A primeira e mais forte das posições é a conservadora. O argumento conservador é muito simples. Ele nega absolutamente o aborto e ponto. E, segundo a recente investida de representante dessa posição no congresso, até mesmo em caso de estupro, perigo de morte da gestante e má formação fetal. Os conservadores são dogmáticos e não aceitam exceções. Essa rigidez moralista tem algo de irracional, farisaico e movida por interesses inconscientes insustentável à luz da razão e da fé adulta. Uma posição dogmática e principialista, sem contexto, não consegue lidar com o real e paradoxal que exige decidir entre interesses conflitantes de vida, como é o caso do estupro, ou perigo de morte da gestante. Não é razoável ficar com o princípio e rir da realidade das mulheres envolvidas no drama.

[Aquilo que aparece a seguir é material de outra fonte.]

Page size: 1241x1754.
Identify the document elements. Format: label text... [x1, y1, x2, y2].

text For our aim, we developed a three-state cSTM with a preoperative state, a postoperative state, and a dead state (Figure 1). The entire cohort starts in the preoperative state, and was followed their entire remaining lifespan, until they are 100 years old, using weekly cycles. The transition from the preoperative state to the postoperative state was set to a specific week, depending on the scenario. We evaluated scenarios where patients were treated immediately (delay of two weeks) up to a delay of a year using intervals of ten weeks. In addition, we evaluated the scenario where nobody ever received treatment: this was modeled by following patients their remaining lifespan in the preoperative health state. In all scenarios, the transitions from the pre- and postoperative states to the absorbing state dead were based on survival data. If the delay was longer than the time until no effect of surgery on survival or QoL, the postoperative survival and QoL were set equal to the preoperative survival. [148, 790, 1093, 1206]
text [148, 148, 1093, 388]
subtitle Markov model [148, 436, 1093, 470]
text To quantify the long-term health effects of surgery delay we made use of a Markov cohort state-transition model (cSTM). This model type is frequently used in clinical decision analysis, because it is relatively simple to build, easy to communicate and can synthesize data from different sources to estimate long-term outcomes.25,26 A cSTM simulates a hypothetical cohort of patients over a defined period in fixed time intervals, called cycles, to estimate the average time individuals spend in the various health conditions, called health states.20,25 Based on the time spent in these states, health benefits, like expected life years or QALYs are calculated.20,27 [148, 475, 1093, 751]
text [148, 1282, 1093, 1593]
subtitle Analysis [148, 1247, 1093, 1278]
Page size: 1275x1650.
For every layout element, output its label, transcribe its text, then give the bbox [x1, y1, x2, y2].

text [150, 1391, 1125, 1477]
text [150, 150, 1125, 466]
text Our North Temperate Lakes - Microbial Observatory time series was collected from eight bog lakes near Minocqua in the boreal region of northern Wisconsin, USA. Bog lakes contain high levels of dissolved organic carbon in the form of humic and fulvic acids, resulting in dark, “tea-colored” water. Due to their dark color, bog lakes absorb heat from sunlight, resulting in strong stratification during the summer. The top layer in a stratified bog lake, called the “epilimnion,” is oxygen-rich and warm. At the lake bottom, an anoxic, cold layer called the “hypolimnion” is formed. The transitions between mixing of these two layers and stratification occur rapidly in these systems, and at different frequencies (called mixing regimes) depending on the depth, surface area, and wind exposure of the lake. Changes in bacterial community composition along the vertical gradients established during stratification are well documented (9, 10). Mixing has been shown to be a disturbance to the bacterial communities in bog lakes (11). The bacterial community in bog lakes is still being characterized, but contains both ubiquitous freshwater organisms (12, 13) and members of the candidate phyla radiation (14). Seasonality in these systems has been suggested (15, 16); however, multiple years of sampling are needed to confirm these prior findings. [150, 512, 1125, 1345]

A segunda posição de ordem ética é a feminista. Aqui também a posição é simples. As feministas, pelo menos uma parte delas, defendem que a mulher tem direito sobre o próprio corpo e, portanto, ela é quem deve estabelecer as regras, isto é, ela é que deve decidir se deseja levar uma gravidez até o fim ou não. O calcanhar de Aquiles dessa posição teórica é que parece ser insustentável a ideia de que o “egoísmo ético” seja uma posição suficiente para lidar com o complexo mundo da vida. Sim, o “egoísmo ético” é o que fundamenta a posição das feministas, nesse caso. Será mesmo que o meu corpo me pertence? Sim e não. Eu posso simplesmente decidir vender um rim? Não estou dizendo doar para quem precisa. Estou dizendo vender. Eu posso vender um rim? Não posso. Mas se o corpo me pertence, então deveria poder, não? No caso do feto há um complicador, pois ele não é propriamente uma parte do corpo...

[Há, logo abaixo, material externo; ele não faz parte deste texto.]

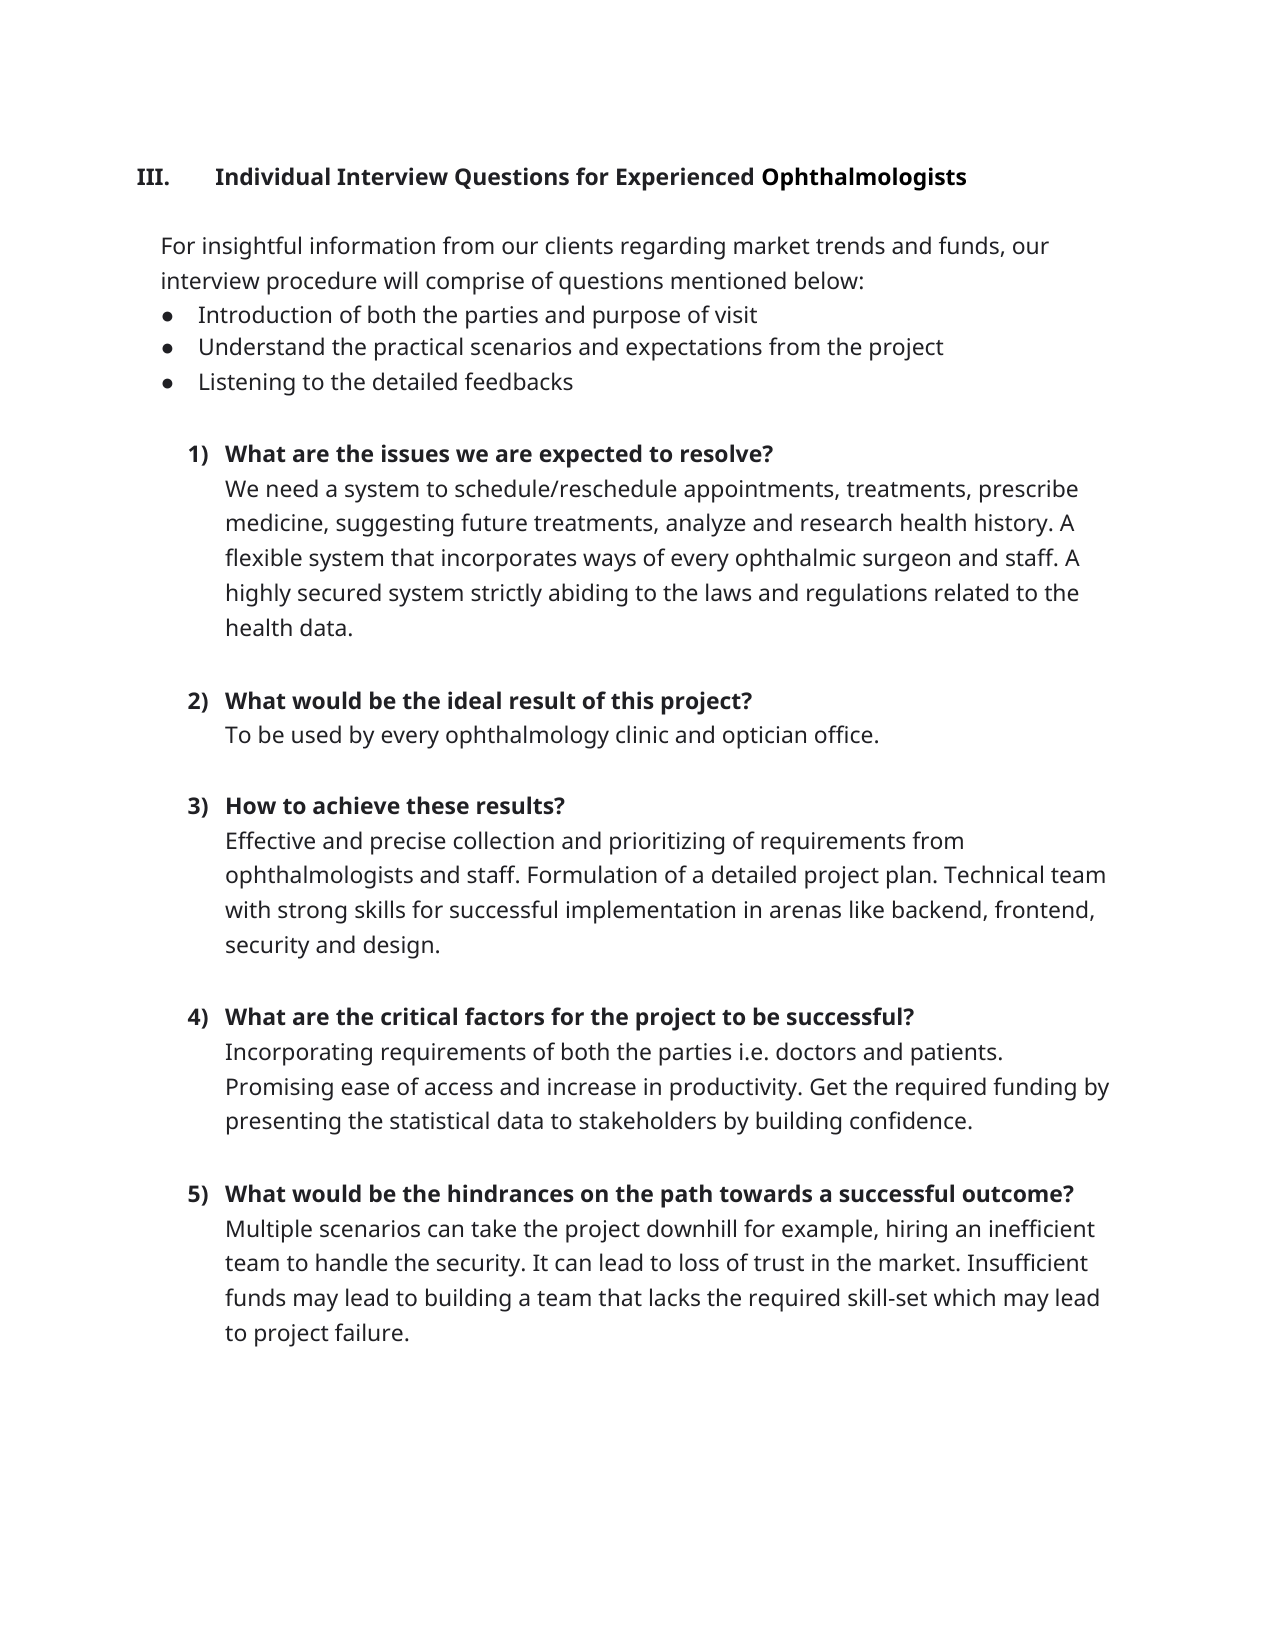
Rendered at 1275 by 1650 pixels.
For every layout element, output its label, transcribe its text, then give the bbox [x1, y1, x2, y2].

subtitle Individual Interview Questions for Experienced Ophthalmologists [170, 160, 1097, 192]
text For insightful information from our clients regarding market trends and funds, our interview procedure will comprise of questions mentioned below: [160, 230, 1116, 296]
list What would be the hindrances on the path towards a successful outcome? [187, 1178, 1125, 1209]
text Effective and precise collection and prioritizing of requirements from ophthalmologists and staff. Formulation of a detailed project plan. Technical team with strong skills for successful implementation in arenas like backend, frontend, security and design. [225, 825, 1116, 960]
list What are the critical factors for the project to be successful? [187, 1001, 1125, 1032]
text We need a system to schedule/reschedule appointments, treatments, prescribe medicine, suggesting future treatments, analyze and research health history. A flexible system that incorporates ways of every ophthalmic surgeon and staff. A highly secured system strictly abiding to the laws and regulations related to the health data. [225, 473, 1116, 643]
list What are the issues we are expected to resolve? [187, 438, 1125, 469]
text To be used by every ophthalmology clinic and optician office. [225, 719, 1116, 751]
list Understand the practical scenarios and expectations from the project [160, 331, 1099, 362]
text Multiple scenarios can take the project downhill for example, hiring an inefficient team to handle the security. It can lead to loss of trust in the market. Insufficient funds may lead to building a team that lacks the required skill-set which may lead to project failure. [225, 1213, 1116, 1348]
list Listening to the detailed feedbacks [160, 366, 1099, 397]
list Introduction of both the parties and purpose of visit [160, 299, 1125, 331]
list What would be the ideal result of this project? [187, 684, 1125, 716]
text Incorporating requirements of both the parties i.e. doctors and patients. Promising ease of access and increase in productivity. Get the required funding by presenting the statistical data to stakeholders by building confidence. [225, 1036, 1116, 1136]
list How to achieve these results? [187, 790, 1125, 821]
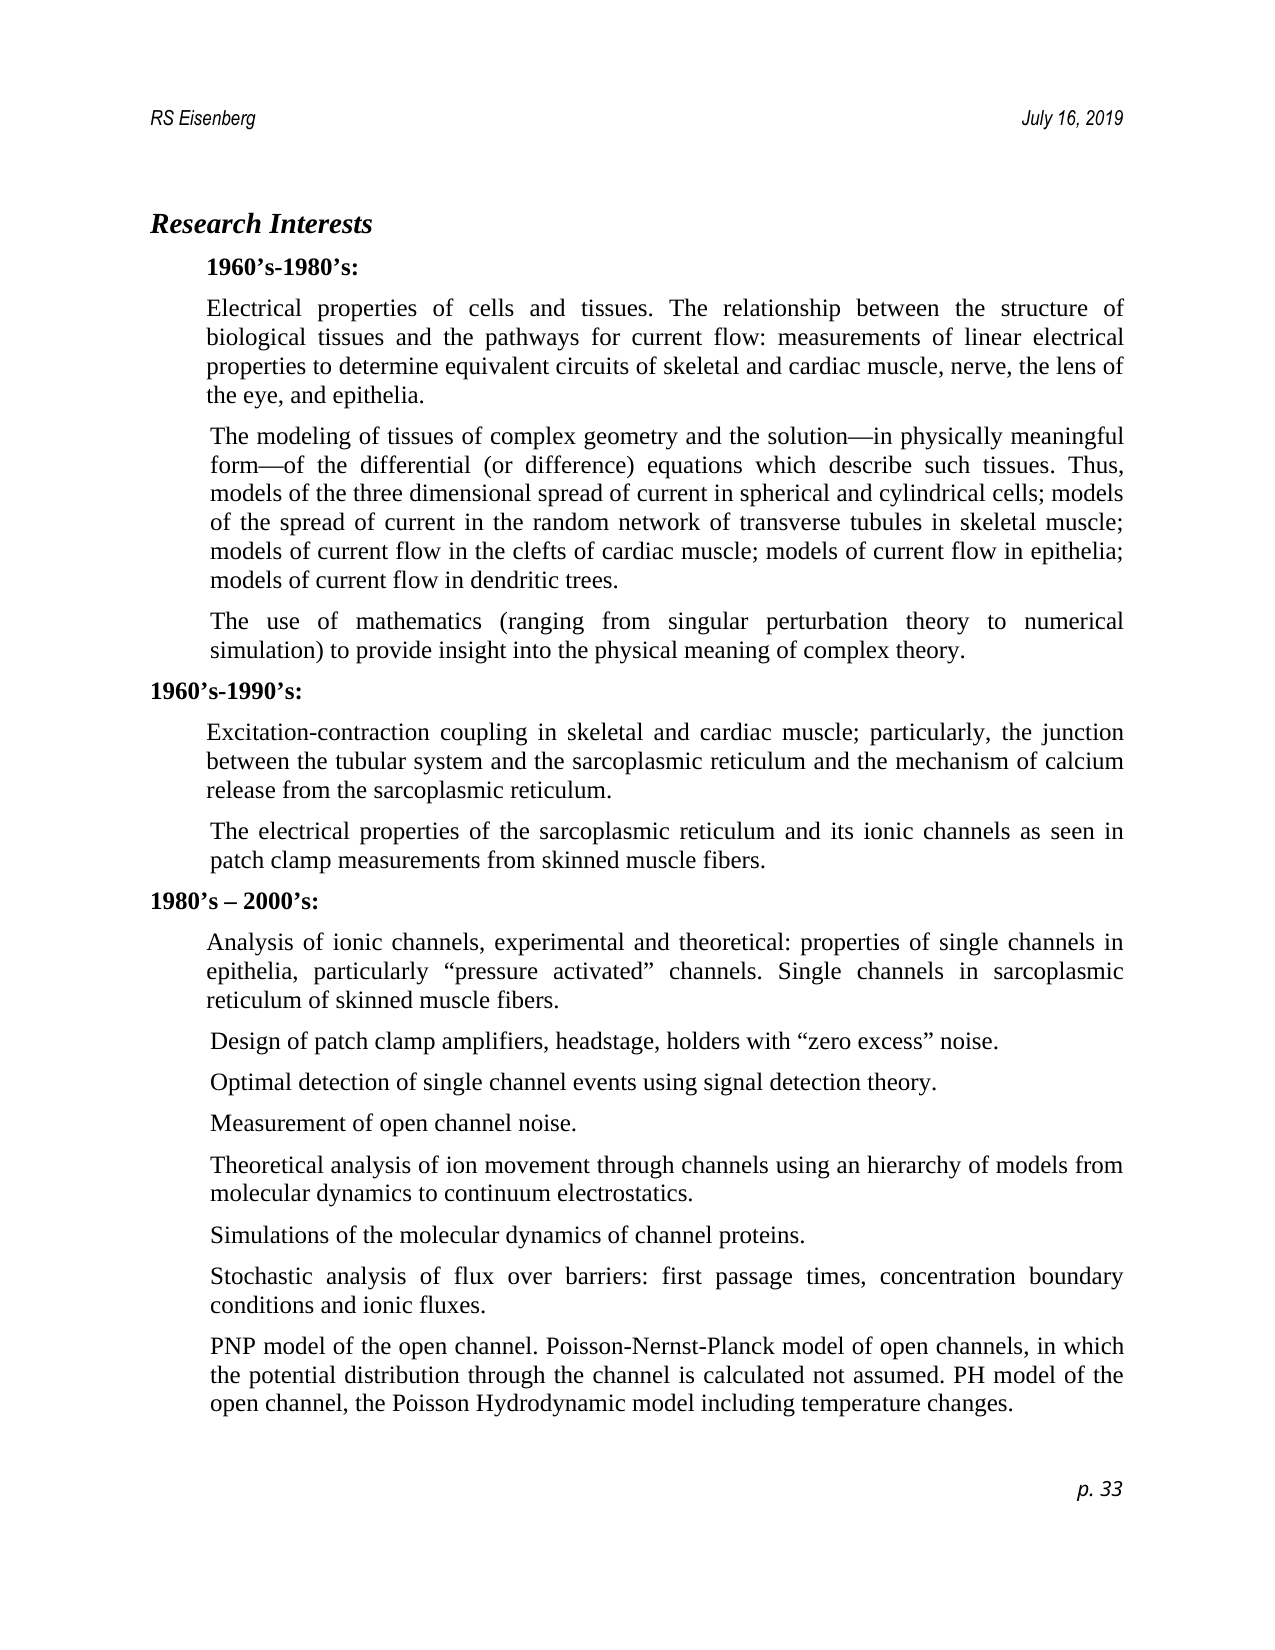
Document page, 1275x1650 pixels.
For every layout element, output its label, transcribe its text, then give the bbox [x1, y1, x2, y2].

A terceira posição é a utilitarista. O utilitarismo ético diz que o bom é o que causa bem-estar, prazer, felicidade e o mal é o que causa dor, sofrimento e mal-estar. Ora, no caso do aborto é preciso ponderar, dizem os utilitaristas, para qual lado da balança está o peso maior e menor do bem. Não há valores absolutos e o que importa são os resultados. Se o resultado e a consequência for bom para o interesse da mulher e não for mau para o interessa do feto, então, legitimado está o aborto. Nesse caso não pode haver sofrimento e mal-estar para o feto, e por isso a prática do aborto dever ser feita até a décima segunda semana, período em que não há ainda formação cerebral no feto, e portanto, sem senciência. O calcanhar de Aquiles dessa posição ética é de que enfraquece o conceito de direito à vida, banalizando o mal, mesmo que sob o argumento sedutor e razoável do “mal menor”.